Nasdaq CEO: We have to confront brutal reality

Fortune: There’s been a lot of controversy about high frequency trading, especially since Michael Lewis’s book Flash Boys was published. Bottom line, Lewis says the market is rigged. Is he right?

Robert Greifeld: He’s completely wrong. He spoke to very few people in the industry—it was remarkable how few people he spoke to. I characterize it as a drive-by. It was not a serious piece of work. The markets are working better than they ever have. Can they be improved? Of course they can. We work on that every day. But it’s important to note that the cost to transact in our market has declined by 90% over the last 20 years. That’s pretty impressive.

Individual investors read the book or hear about it, and they’re a little scared. What’s the most important thing for them to know about this topic?

The thing they should know is that our markets function incredibly well. They’re very deep and very liquid, and if an investor wants to buy or sell at the price they see on their screen, they have a unique opportunity to do that in a most rapid fashion. Contrary to what you might think, retail participation in the market has been on the increase since 2012 and that increase has continued into 2014. So you see increased engagement from retail investors in the markets.

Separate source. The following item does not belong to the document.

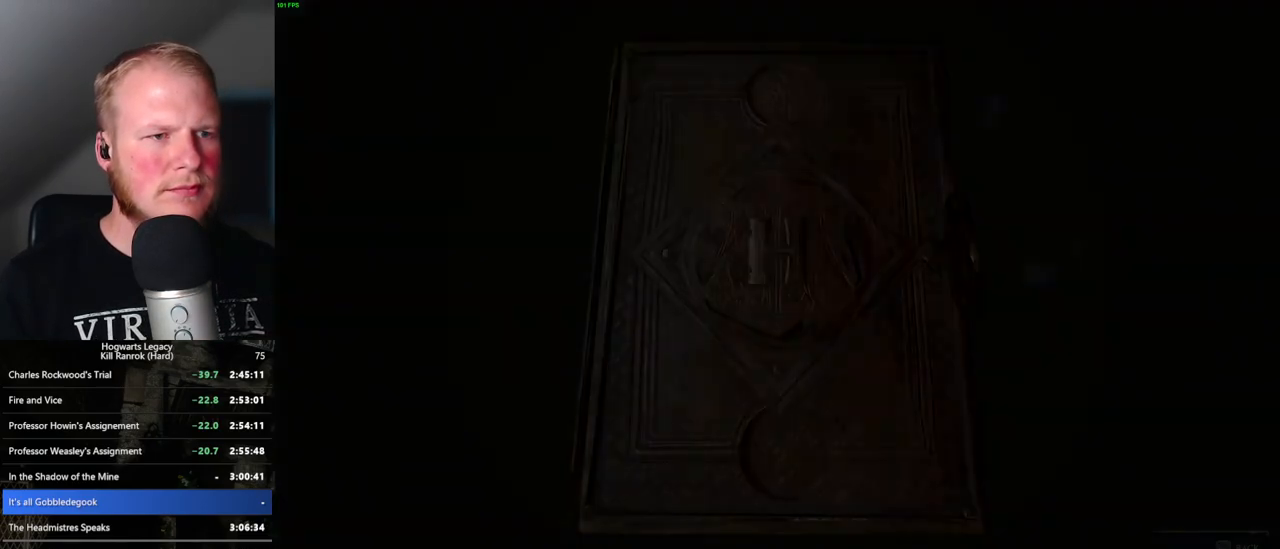
{"keys": [], "mouse": [], "events": []}
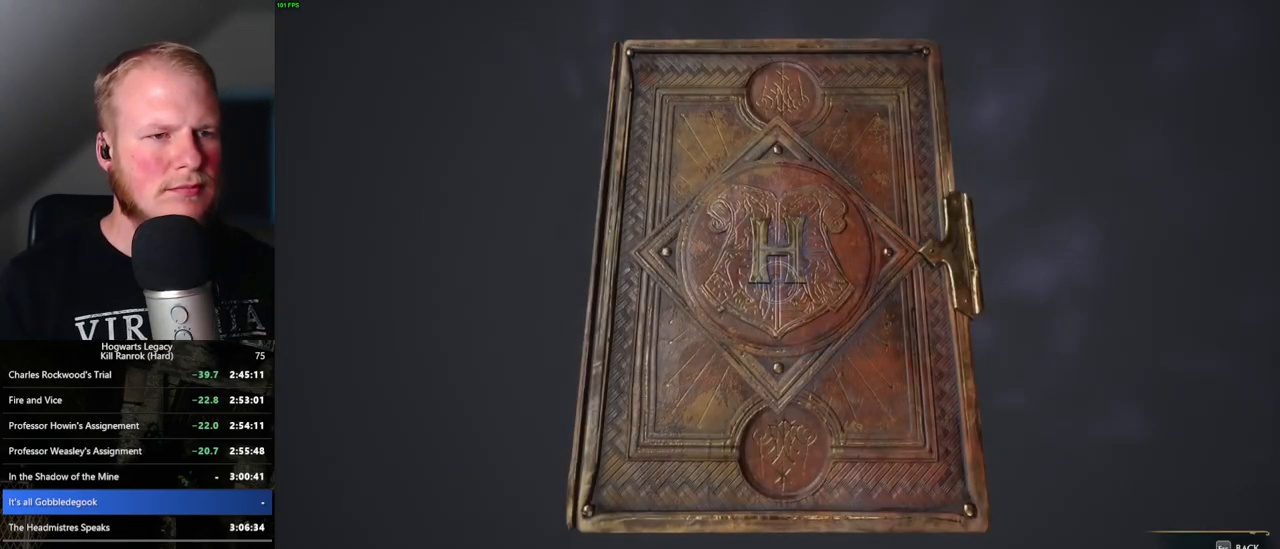
{"keys": ["m"], "mouse": [], "events": [[483, "m", "down"]]}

America’s economic success was in part due to having capital markets that were arguably the world’s best at allocating capital to its best use. Do we still have that edge?

Beyond a doubt. In certain ways, our lead in capital markets has extended. Since 2012, we’ve had 80 companies from outside the U.S. come to the U.S. marketplace [to list]. Just this year, we had a number of high-profile wins. We had JD.com come to us from China and Markit come from the U.K. to list here. So we feel very good about the state of our capital markets.

It’s interesting how, with the data available, you can see the transaction costs in our market relative to other markets, developed and developing, and we lead. That’s a good thing.

Four years ago, we heard predictions that increased regulation, Dodd-Frank in particular, would discourage companies from doing IPOs and listing in the U.S., and that the advantage was going to shift. What has happened since then?

What you have to focus on is the Jobs Act. That was the first bipartisan deregulatory action that I’ve seen in the past decade. The Jobs Act has had a tremendous impact on the IPO market in the U.S., in particular with biotech companies. It shows that informed government action can really make a difference in commercial endeavors.

A recent Businessweek article detailed a cyberattack on Nasdaq in 2010. What was your reaction to the article?

There was information in that story that we were not aware of. The fact that [the attack] was fundamentally state-sponsored was a surprise. We always suspected that could be it because the level of attack was not something that two guys in their basement could do. But to see that we were targeted by a sovereign nation [Russia] is something that will take your breath away for a second. We’re accustomed to competing with other commercial enterprises, but to realize that you have a sovereign nation coming after your systems is an eye-opener.

I was somewhat surprised in that we had been engaged with the government since 2010. That engagement was with myself, some board members, and members of management. So we obviously, for whatever reason, were not told the full story.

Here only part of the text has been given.